Individual retirement accounts provide a great vehicle for athletes and small business owners to lower their taxable income. Let’s look at two of the most common retirement plans, the traditional 401(k) and SEP IRA plans and the lesser known but very effective Solo 401(k) plans.
Leverage Retirement Contributions
Traditional 401(k) Plans
Traditional 401(k) plans are probably the most common retirement plans since these are the most popular employer-sponsored plans offered by most corporations throughout the U.S. 401(k) plans lower your taxable income by contributing to a pre-taxed retirement savings vehicle. These employer-sponsored plans allow you to contribute up to $19,000 ($19,500 in 2020) in pre-tax dollars to a retirement account. Earnings on the account accumulate tax-free until funds are withdrawn. This is an effective way to save money and lower your taxable income. If you are over 50, you can contribute an additional $6,500 ($6,000 in 2019) for a potential annual contribution of $26,000 in ($25,000 in 2019).
Solo 401(k) Plans
Solo 401(k) plans are one-participant plans like traditional 401(k) plans with regards to rules and requirements except these plans are available to owner-only businesses with no employees. Many types of owner-owned businesses can qualify as a plan sponsor whether the owner is a sole proprietor or organized as partnership, LLC or a corporation.
Contribution limits to solo plans are capped at $56,000 for 2019 ($62,00 if age 50 and over) and $57,000 for 2020 ($63,500 if age 50 and over). Under the Solo 401(k) plan, the IRS allows owners to make contributions in both capacities as an owner and an employee. This makes the plan a much more attractive plan than traditional 401(k) or SEP-IRA plans for sole proprietors and athletes who incorporate themselves as an LLC or corporation.
SEP IRAs
This plan is excellent if you generate income through freelance work or are one of the many Americans now making extra income through the booming gig economy.
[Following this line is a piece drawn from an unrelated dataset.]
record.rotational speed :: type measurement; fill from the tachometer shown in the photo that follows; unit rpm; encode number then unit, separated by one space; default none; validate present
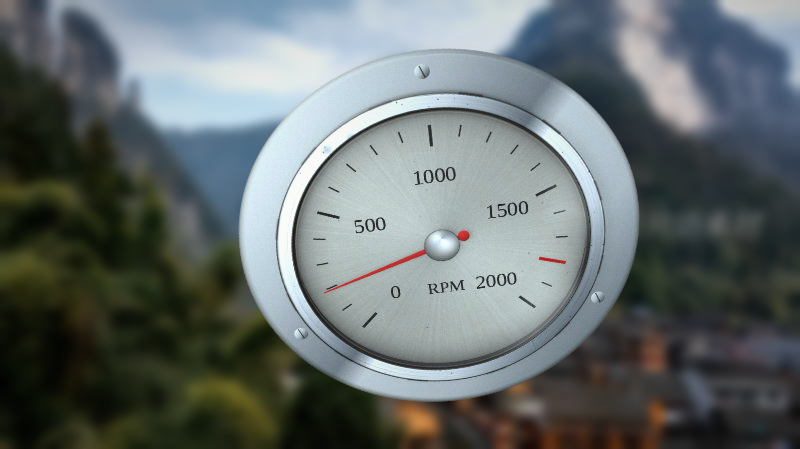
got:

SEP IRA plans are more flexible than traditional 401K plans allowing you to make contributions through April 15th of the following tax year (or October 15th for late season filers). Unlike 401(k) plans, SEP plans can be established after year-end until the tax-filing deadline (including extensions).
With SEP plans, contributions can be made throughout the year or one-time through a lump sum deposit. You can contribute 25% of your salary to a SEP plan with $57,000 the maximum overall contribution limit for 2020 ($56,000 for 2019). All contributions within these limits are tax deductible.
Deciding which retirement plan is right for you should be based on your financial goals. Please consult with your financial planner to determine if a pre-taxed retirement vehicle such as the ones discussed above is the right path for you; or if an after-tax retirement plan, such as a traditional IRA, is better for your long-term financial goals.